▶ [Source text]:
····················

In any case, this code above runs, but the output is wrong. First of all, 105 of the 1970 districts are missing soil info (sum(is.na(dist1970.zn@data$wZn_s)) is 105, of 386 districts). That can't be right. Also, I'm unable to map the wZn_s variable. This code:

ggplot(data = dist1970.zn.sf) +
  geom_sf(aes(fill = wZn_s)) 

returns the error:

Error in `geom_sf()`:
! Problem while computing aesthetics.
ℹ Error occurred in the 1st layer.
Caused by error in `scale_type.units()`:
! Variable of class 'units' found, but 'units' package is not attached.
  Please, attach it using 'library(units)' to properly show scales with units.
Run `rlang::last_trace()` to see where the error occurred.

Help? What am I doing wrong when it comes to this spatial overlay?

Addendum: I have now tried mending a broken polygon (?) via st_make_valid() and re-running overlay <- st_intersection(soilshape.sf, dist1970.sf) with sf_use_s2(TRUE). The result is the same: 104 districts missing wZn_s data in the result object, and same error if I try to map dist1970.zn.sf. So apparently using sf_use_s2(FALSE) was NOT the problem.

CODE FOR BRINGING IN BOTH OF THE ORIGINAL SF FILES (PROB NOT RELEVANT BUT JUST IN CASE):

#==============================================================================#
## ## ## ## ## ## ## ## ## ## ## ## ## ## ## ## ## ## ## ## ## ## ## ## ## ## ## 
## 2020 shapefile + merge in the dist-level created above  =====================
## ## ## ## ## ## ## ## ## ## ## ## ## ## ## ## ## ## ## ## ## ## ## ## ## ## ## 
#==============================================================================#

# 2020 shapefile
setwd("/Users/bevis.16/Library/CloudStorage/OneDrive-TheOhioStateUniversity/BoxLeah/Projects/1 FINISHED/Kuznets/zenodo/data_raw/shpfiles")
dist2020 <- readOGR(dsn="districtshp2020", layer="output") # 20 district

# merge in district-level soil & DHS child data 
soildata <-  read.dta13("/Users/bevis.16/Library/CloudStorage/OneDrive-TheOhioStateUniversity/BoxLeah/Projects/1 FINISHED/Kuznets/distlevel.dta")

····················

▶ [Entries provided]:
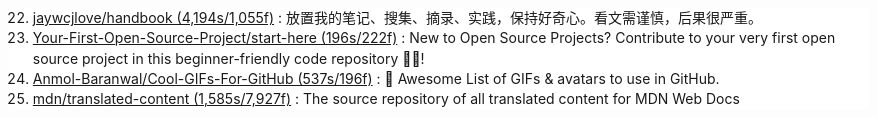 22. [jaywcjlove/handbook (4,194s/1,055f)](https://github.com/jaywcjlove/handbook) : 放置我的笔记、搜集、摘录、实践，保持好奇心。看文需谨慎，后果很严重。
23. [Your-First-Open-Source-Project/start-here (196s/222f)](https://github.com/Your-First-Open-Source-Project/start-here) : New to Open Source Projects? Contribute to your very first open source project in this beginner-friendly code repository 👨‍💻!
24. [Anmol-Baranwal/Cool-GIFs-For-GitHub (537s/196f)](https://github.com/Anmol-Baranwal/Cool-GIFs-For-GitHub) : 🤝 Awesome List of GIFs & avatars to use in GitHub.
25. [mdn/translated-content (1,585s/7,927f)](https://github.com/mdn/translated-content) : The source repository of all translated content for MDN Web Docs
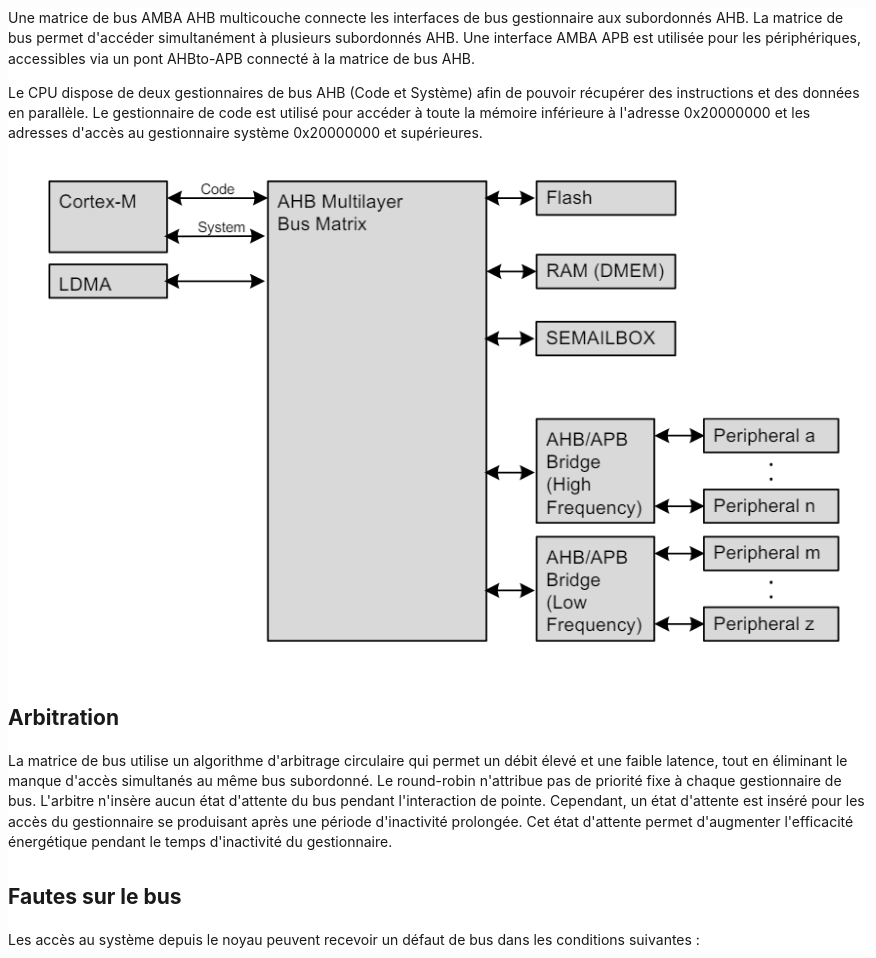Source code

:Une matrice de bus AMBA AHB multicouche connecte les interfaces de bus gestionnaire aux subordonnés AHB. La matrice de bus permet d'accéder simultanément à plusieurs subordonnés AHB. Une interface AMBA APB est utilisée pour les périphériques, accessibles via un pont AHBto-APB connecté à la matrice de bus AHB.

Le CPU dispose de deux gestionnaires de bus AHB (Code et Système) afin de pouvoir récupérer des instructions et des données en parallèle. Le gestionnaire de code est utilisé pour accéder à toute la mémoire inférieure à l'adresse 0x20000000 et les adresses d'accès au gestionnaire système 0x20000000 et supérieures.

![alt text](image-2.png)

## Arbitration

La matrice de bus utilise un algorithme d'arbitrage circulaire qui permet un débit élevé et une faible latence, tout en éliminant le manque d'accès simultanés au même bus subordonné. Le round-robin n'attribue pas de priorité fixe à chaque gestionnaire de bus. L'arbitre n'insère aucun état d'attente du bus pendant l'interaction de pointe. Cependant, un état d'attente est inséré pour les accès du gestionnaire se produisant après une période d'inactivité prolongée. Cet état d'attente permet d'augmenter l'efficacité énergétique pendant le temps d'inactivité du gestionnaire.

## Fautes sur le bus

Les accès au système depuis le noyau peuvent recevoir un défaut de bus dans les conditions suivantes :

····················

▶ [Complete the following]:
A: Reproduce the passage of the overlay post from "ggplot(data = dist1970.zn.sf)" to "is not attached.", word for word.
B: Answer these questions about the overlay post:
(i) How many districts are there in total for 1970?
(ii) Which function was used to try to mend a broken polygon?
(iii) Which package does the error message say is not attached?

▶ [Solutions to the tasks]:
A:
ggplot(data = dist1970.zn.sf) +
  geom_sf(aes(fill = wZn_s)) 

returns the error:

Error in `geom_sf()`:
! Problem while computing aesthetics.
ℹ Error occurred in the 1st layer.
Caused by error in `scale_type.units()`:
! Variable of class 'units' found, but 'units' package is not attached.

B:
(i) 386
(ii) st_make_valid()
(iii) units